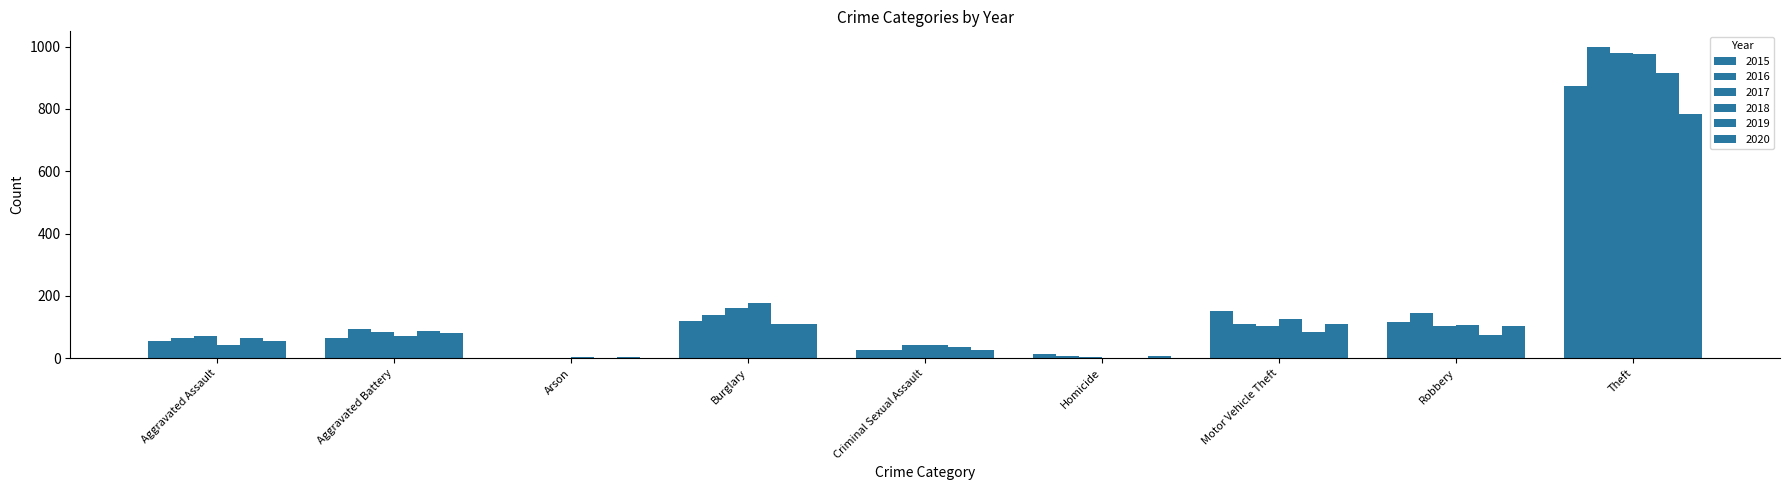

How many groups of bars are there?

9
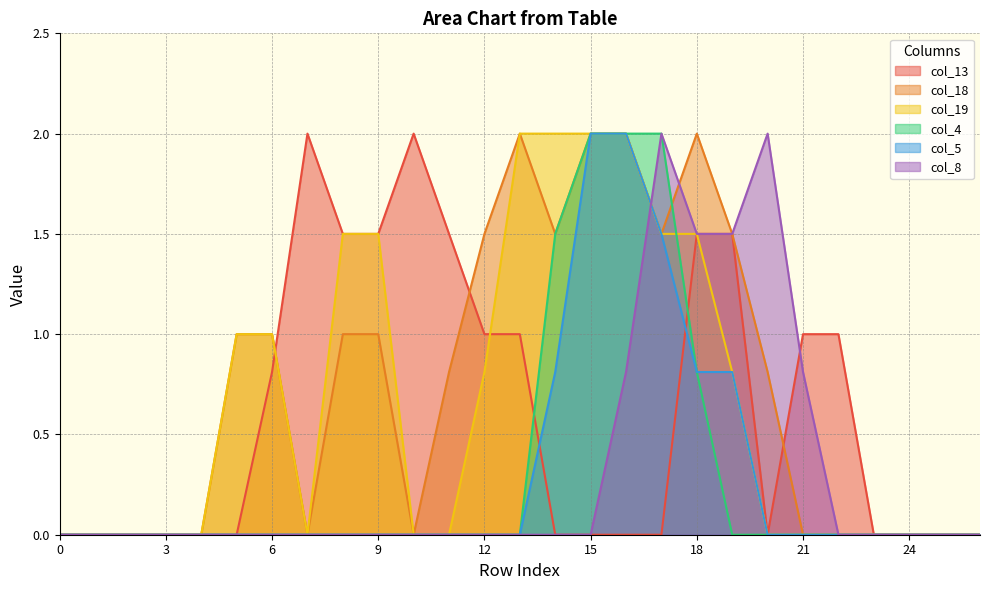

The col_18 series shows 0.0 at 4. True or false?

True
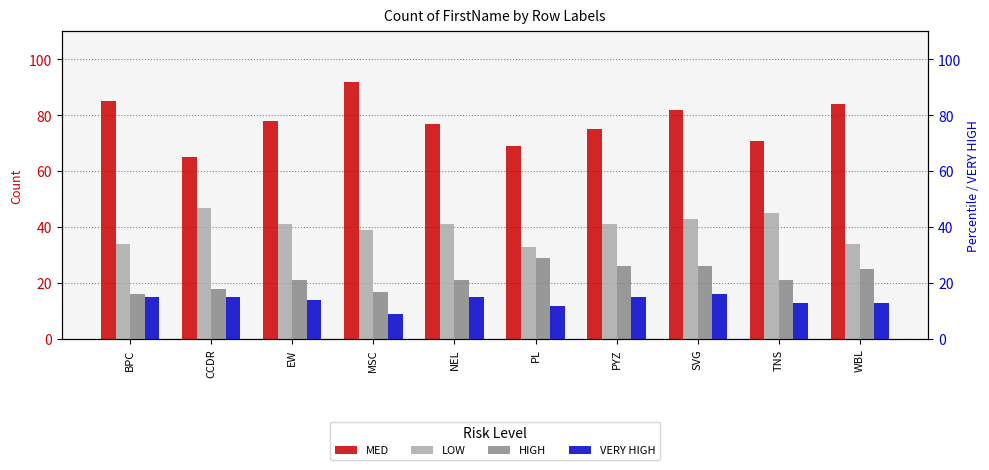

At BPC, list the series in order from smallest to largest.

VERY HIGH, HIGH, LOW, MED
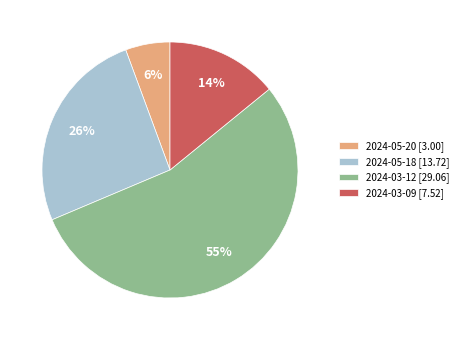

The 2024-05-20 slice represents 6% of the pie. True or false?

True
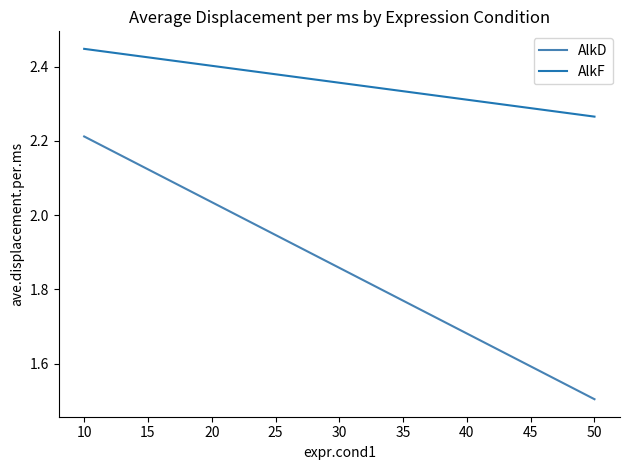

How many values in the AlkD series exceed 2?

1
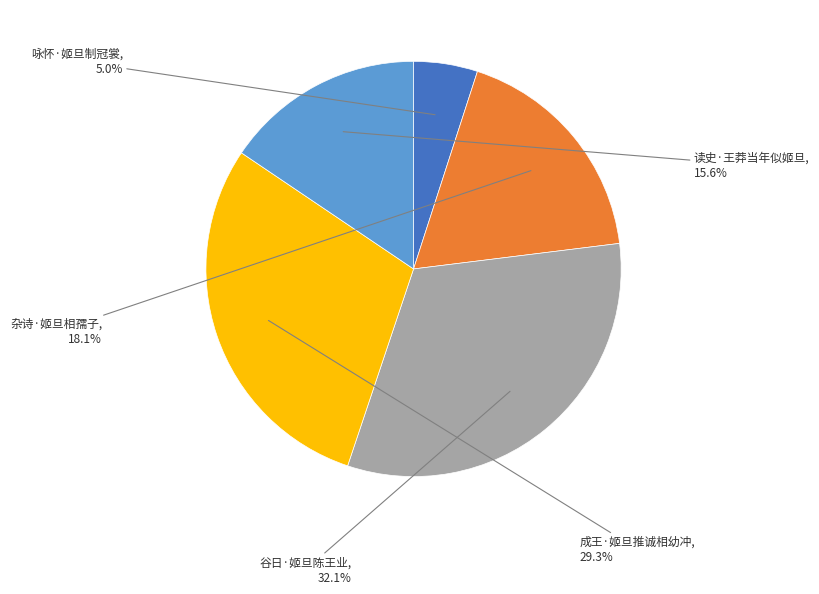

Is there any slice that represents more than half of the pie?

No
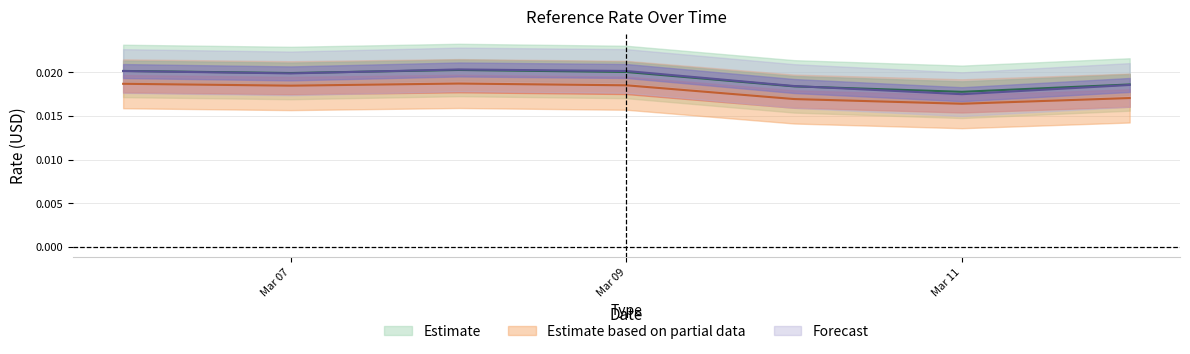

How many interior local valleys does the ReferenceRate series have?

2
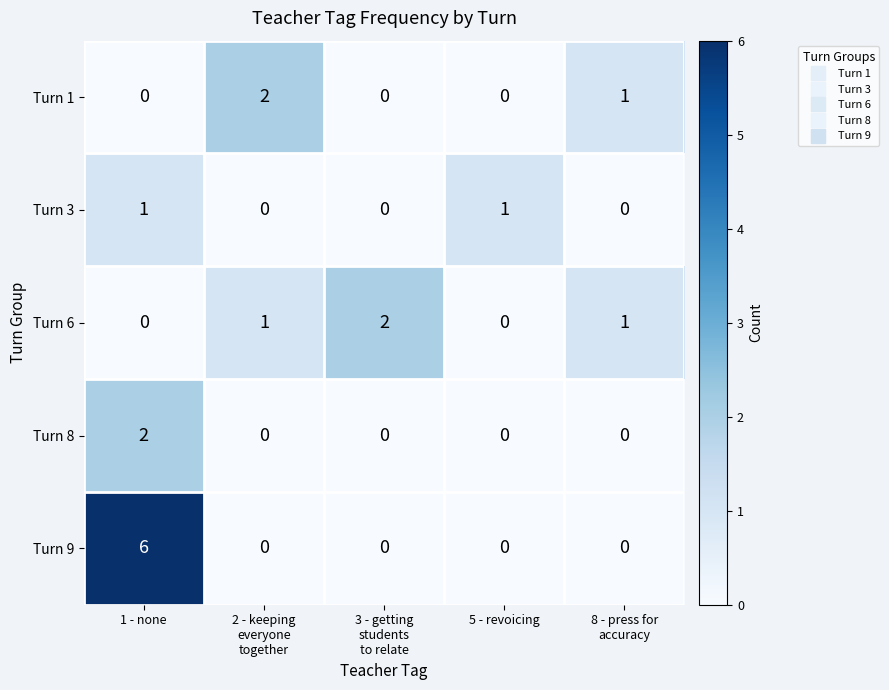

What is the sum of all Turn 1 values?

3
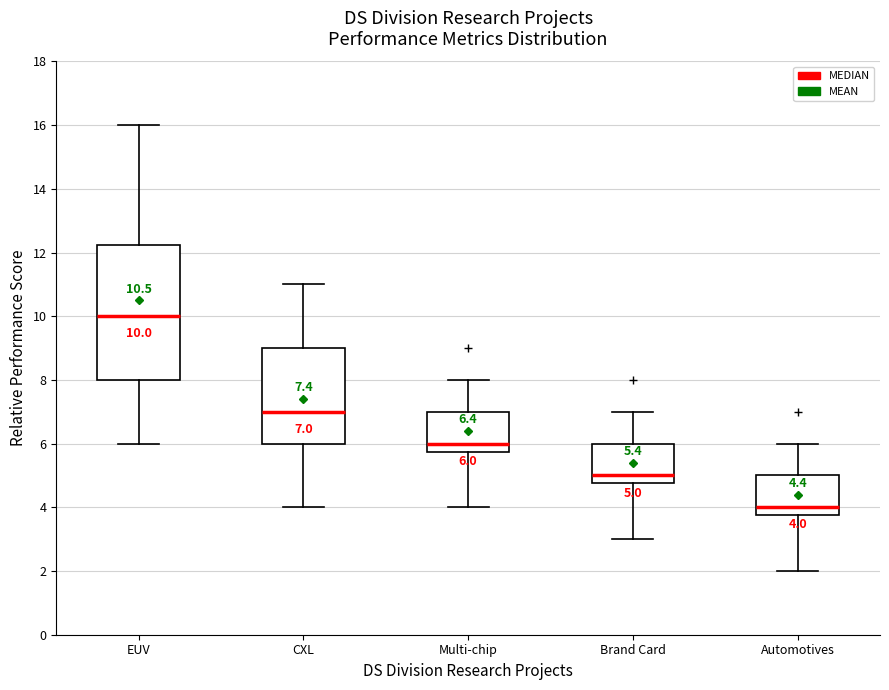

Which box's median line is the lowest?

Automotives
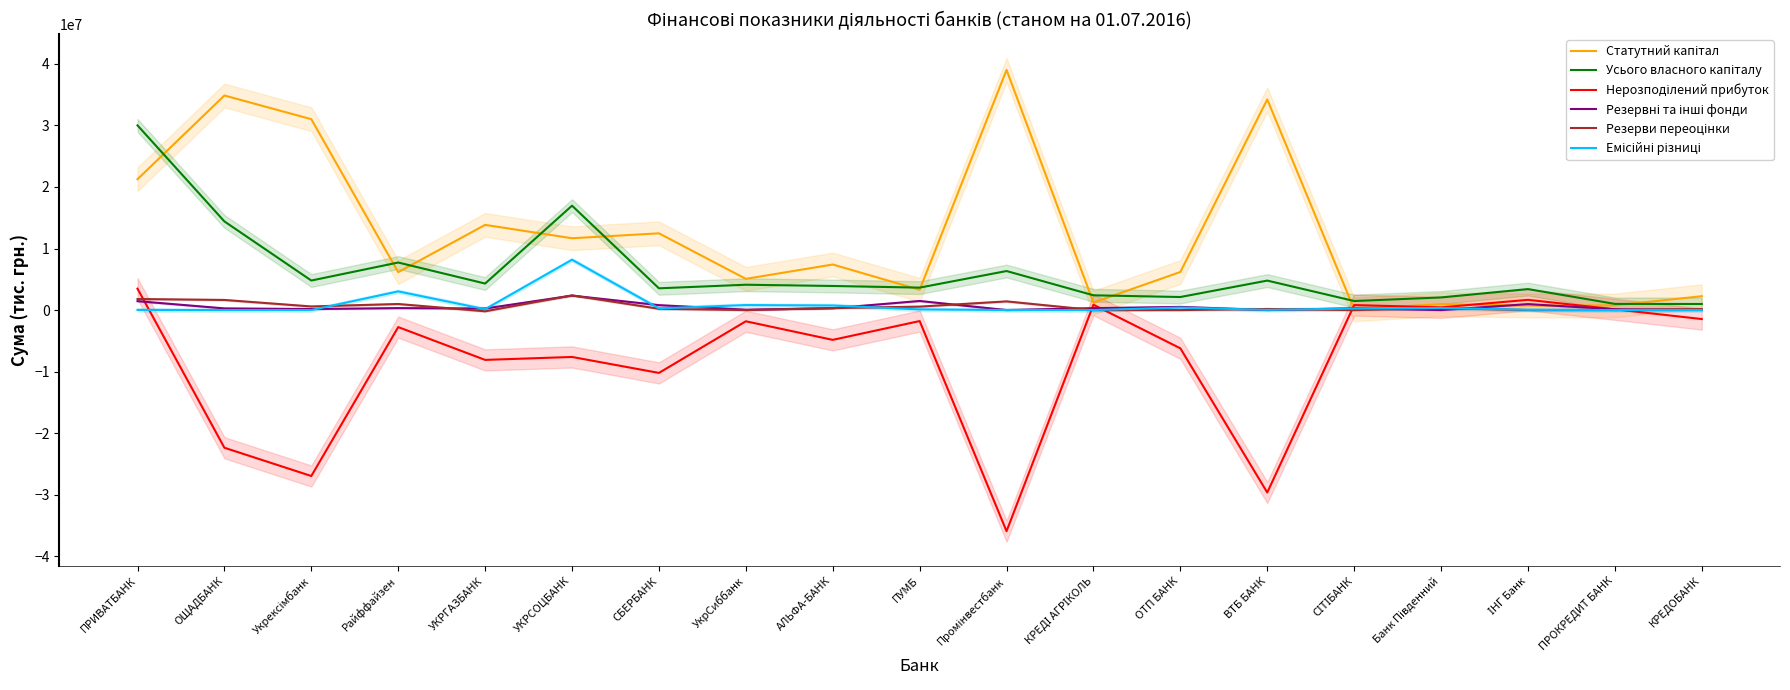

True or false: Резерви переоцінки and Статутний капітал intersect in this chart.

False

* * *

# HOW TO COMPLETE THIS TASK
Show every line of the data above that contains the word "series".

# RESPONSE TO THE TASK
The col_18 series shows 0.0 at 4. True or false?
At BPC, list the series in order from smallest to largest.
How many values in the AlkD series exceed 2?
How many interior local valleys does the ReferenceRate series have?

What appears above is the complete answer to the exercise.